世の中には、社員が疲弊しているにもかかわらず利益が出ない会社と、社員が余裕を持って働きながら、きちんと利益を出している会社があります。この違いは、決して社員の能力や努力の差ではありません。原因は、会社の根幹に「強さ」を持っているかどうか、その一点に集約されます。
ここで言う強さとは、「シェア」もしくは「商品力」です。圧倒的なシェアを持つ会社は、その地域や業界において価格決定権を持ち、競争に巻き込まれにくい立場にあります。結果として無理な営業や長時間労働が不要となり、社員は余裕を持って働くことができます。
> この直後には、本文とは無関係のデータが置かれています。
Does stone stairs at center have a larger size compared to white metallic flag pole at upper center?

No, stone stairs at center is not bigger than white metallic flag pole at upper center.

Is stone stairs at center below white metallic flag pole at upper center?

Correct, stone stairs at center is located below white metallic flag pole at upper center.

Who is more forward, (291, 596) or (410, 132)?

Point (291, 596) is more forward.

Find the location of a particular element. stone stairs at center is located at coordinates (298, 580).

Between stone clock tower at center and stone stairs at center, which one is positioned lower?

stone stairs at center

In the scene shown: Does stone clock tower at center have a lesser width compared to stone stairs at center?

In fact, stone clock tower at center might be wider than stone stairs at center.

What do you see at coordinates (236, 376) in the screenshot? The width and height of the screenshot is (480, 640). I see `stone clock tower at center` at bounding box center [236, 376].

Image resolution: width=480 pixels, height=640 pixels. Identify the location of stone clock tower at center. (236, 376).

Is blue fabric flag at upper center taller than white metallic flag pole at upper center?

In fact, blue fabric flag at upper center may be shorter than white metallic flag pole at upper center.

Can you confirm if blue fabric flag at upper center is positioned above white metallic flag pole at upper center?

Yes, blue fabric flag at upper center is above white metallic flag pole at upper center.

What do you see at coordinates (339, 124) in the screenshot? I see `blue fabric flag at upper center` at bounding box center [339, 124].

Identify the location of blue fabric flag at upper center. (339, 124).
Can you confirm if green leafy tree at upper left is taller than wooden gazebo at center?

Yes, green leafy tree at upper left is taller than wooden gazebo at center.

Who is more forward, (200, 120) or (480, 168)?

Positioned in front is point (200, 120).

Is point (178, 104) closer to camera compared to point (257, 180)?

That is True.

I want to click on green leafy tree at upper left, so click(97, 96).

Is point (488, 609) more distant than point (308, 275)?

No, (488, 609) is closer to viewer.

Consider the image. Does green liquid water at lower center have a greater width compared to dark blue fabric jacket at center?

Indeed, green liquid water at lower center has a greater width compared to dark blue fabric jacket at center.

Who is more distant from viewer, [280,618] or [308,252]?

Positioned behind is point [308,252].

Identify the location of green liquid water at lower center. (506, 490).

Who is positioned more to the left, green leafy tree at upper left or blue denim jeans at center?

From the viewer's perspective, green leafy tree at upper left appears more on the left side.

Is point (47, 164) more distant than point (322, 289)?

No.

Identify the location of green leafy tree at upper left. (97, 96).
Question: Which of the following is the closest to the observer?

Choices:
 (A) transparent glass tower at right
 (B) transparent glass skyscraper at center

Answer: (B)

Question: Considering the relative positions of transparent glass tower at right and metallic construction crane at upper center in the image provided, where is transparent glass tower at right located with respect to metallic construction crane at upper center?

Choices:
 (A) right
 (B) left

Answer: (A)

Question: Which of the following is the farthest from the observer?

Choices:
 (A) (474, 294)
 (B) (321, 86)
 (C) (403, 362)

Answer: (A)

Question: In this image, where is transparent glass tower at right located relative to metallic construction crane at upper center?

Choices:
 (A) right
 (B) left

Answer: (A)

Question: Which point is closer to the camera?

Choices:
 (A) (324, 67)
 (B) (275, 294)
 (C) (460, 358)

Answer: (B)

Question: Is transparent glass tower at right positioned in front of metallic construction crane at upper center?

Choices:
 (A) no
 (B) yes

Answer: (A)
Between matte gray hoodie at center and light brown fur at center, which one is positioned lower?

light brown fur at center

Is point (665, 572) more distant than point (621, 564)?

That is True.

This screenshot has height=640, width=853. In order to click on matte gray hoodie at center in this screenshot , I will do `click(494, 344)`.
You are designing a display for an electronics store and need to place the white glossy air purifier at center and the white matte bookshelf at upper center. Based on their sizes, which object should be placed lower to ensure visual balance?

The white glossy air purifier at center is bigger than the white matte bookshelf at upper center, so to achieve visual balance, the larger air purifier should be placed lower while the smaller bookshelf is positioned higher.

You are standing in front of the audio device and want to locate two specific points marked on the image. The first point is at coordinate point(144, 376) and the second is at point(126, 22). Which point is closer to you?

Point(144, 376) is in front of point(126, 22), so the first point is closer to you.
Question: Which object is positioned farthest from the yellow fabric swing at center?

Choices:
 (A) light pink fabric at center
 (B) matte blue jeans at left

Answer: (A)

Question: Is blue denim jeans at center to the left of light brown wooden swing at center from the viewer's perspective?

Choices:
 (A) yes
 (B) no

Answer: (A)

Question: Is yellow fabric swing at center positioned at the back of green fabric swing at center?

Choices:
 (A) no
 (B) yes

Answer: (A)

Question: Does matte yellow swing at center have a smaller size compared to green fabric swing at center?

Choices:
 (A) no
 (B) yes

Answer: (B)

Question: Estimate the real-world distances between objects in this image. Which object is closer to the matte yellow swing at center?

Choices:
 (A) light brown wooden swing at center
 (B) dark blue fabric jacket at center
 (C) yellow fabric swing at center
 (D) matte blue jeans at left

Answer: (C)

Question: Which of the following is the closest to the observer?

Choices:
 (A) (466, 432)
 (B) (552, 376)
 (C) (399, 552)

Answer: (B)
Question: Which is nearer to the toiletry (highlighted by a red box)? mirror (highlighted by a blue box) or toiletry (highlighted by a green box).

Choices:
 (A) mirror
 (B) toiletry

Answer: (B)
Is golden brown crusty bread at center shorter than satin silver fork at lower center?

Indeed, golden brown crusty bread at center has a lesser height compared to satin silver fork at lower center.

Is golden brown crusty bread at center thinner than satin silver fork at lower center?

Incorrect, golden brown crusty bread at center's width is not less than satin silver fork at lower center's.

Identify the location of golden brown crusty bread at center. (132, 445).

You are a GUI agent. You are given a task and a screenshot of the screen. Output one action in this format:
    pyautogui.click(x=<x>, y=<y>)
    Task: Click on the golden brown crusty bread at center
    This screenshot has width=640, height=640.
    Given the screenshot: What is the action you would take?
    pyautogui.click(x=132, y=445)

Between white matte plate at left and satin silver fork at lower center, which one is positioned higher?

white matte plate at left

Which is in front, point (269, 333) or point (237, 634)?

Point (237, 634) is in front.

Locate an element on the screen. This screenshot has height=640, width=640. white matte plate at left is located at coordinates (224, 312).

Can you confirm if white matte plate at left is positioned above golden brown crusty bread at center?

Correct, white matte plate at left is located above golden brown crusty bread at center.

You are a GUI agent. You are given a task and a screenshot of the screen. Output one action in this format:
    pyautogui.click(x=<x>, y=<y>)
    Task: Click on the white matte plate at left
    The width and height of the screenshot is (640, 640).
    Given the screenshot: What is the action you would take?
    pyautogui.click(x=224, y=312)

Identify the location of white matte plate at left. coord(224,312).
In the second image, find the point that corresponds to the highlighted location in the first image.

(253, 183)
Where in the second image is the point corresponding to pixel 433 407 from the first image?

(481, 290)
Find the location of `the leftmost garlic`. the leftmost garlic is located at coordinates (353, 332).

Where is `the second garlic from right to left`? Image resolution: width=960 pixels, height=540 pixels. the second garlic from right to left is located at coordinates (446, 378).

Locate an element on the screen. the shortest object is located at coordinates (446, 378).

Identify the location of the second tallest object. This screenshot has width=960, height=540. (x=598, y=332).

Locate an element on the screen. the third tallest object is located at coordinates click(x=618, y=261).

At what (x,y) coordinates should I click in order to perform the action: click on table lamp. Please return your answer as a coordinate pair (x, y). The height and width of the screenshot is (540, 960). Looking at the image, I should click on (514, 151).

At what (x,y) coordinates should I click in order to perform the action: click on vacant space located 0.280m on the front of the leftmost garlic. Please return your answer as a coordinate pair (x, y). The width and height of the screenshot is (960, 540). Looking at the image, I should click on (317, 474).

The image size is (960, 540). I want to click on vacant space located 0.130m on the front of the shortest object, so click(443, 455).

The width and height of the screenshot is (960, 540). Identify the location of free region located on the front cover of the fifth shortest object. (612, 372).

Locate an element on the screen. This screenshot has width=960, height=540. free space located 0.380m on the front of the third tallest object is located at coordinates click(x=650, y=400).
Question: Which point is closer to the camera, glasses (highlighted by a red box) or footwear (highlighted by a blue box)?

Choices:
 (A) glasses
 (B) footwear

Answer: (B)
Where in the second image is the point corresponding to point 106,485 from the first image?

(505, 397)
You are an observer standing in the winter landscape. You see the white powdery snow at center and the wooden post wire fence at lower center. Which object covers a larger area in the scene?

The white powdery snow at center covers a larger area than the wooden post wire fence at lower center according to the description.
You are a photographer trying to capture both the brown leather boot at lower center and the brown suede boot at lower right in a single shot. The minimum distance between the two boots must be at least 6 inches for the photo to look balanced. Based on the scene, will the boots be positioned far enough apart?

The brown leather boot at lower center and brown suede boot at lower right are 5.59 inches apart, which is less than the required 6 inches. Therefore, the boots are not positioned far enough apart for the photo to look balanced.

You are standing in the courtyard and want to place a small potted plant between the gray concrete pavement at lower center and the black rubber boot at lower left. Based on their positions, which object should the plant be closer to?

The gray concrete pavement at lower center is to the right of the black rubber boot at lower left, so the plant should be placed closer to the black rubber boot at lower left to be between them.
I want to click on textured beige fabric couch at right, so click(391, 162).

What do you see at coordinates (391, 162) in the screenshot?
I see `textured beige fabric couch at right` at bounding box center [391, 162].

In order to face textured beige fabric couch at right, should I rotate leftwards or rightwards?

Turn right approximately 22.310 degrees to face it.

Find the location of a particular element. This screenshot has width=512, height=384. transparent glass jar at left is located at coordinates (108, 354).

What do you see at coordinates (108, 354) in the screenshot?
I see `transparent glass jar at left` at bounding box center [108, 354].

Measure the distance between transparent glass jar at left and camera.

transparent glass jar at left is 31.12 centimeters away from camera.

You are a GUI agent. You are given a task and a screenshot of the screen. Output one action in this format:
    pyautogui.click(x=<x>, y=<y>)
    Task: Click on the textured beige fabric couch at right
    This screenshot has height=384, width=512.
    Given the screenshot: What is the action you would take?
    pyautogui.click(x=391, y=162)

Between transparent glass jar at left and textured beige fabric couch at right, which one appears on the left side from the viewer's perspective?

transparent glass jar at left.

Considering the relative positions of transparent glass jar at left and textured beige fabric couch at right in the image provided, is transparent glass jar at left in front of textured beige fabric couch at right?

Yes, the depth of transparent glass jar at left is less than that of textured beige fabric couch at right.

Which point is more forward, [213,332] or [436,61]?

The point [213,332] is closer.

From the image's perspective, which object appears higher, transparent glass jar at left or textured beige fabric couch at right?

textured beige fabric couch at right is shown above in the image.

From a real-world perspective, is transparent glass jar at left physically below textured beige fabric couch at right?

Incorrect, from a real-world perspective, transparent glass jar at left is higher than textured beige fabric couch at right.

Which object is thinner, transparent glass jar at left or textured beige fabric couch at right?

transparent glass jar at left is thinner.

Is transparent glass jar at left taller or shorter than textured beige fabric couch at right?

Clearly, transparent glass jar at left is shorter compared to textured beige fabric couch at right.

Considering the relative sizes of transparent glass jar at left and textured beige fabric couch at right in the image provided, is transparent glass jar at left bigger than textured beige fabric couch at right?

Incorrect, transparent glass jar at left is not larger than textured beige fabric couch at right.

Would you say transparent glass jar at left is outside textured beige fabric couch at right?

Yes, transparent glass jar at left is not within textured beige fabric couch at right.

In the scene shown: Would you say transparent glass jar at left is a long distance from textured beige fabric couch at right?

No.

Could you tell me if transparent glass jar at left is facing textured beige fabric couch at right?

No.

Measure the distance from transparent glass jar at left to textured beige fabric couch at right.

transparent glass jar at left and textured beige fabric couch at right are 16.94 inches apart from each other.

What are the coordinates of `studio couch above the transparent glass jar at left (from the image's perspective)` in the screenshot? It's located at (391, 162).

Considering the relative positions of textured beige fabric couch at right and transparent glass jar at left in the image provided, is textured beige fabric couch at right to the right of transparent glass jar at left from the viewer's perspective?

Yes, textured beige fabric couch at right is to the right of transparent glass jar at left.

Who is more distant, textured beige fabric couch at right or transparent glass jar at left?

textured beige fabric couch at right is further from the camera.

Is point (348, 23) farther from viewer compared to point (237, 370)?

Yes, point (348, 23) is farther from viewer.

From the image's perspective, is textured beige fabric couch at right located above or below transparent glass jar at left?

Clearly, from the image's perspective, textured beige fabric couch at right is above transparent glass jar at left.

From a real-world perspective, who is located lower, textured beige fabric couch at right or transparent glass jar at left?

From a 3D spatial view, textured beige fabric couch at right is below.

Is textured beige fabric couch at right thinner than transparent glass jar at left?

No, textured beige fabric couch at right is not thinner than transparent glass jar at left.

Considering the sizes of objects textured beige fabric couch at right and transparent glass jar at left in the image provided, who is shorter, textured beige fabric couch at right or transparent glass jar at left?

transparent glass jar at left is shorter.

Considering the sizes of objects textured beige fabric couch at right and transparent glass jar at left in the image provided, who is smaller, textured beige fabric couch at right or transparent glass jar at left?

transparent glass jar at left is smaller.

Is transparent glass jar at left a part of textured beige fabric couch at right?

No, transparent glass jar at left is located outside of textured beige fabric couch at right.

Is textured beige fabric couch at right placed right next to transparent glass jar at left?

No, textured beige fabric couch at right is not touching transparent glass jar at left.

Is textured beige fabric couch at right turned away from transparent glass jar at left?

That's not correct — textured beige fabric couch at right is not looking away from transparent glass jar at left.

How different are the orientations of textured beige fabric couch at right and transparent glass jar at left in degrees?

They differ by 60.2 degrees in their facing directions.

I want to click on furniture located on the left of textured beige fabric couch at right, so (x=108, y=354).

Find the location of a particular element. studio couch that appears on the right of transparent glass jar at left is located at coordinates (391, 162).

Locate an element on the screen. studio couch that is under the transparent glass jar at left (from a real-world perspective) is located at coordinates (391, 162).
一方、唯一無二の商品力を持つ会社では、価格競争や相見積もりから解放された営業が可能になります。ただし、このような商品を生み出すことは簡単ではなく、多くの企業は現実的にシェア戦略を選択するのが妥当かと思います。
社員が疲弊しているのに利益が出ない会社の多くは、シェアも商品力も持たないまま、根拠のない売上目標を掲げています。目的地を示されないまま走らされる社員は、まさに闇夜を手探りで進んでいる状態です。
もし自社がこの状況にあるなら、まず必要なのは「シェア目標」の設定です。ランチェスター戦略で言えば、地域・客層・商品を明確に定め、その総需要から現実的なシェア目標を算出します。目的と戦略が定まれば、社長は戦略構築に集中し、社員は戦術に専念できます。
結局、業績の差とは、会社に明確な目的・目標・戦略があるかどうか、その差に他なりません。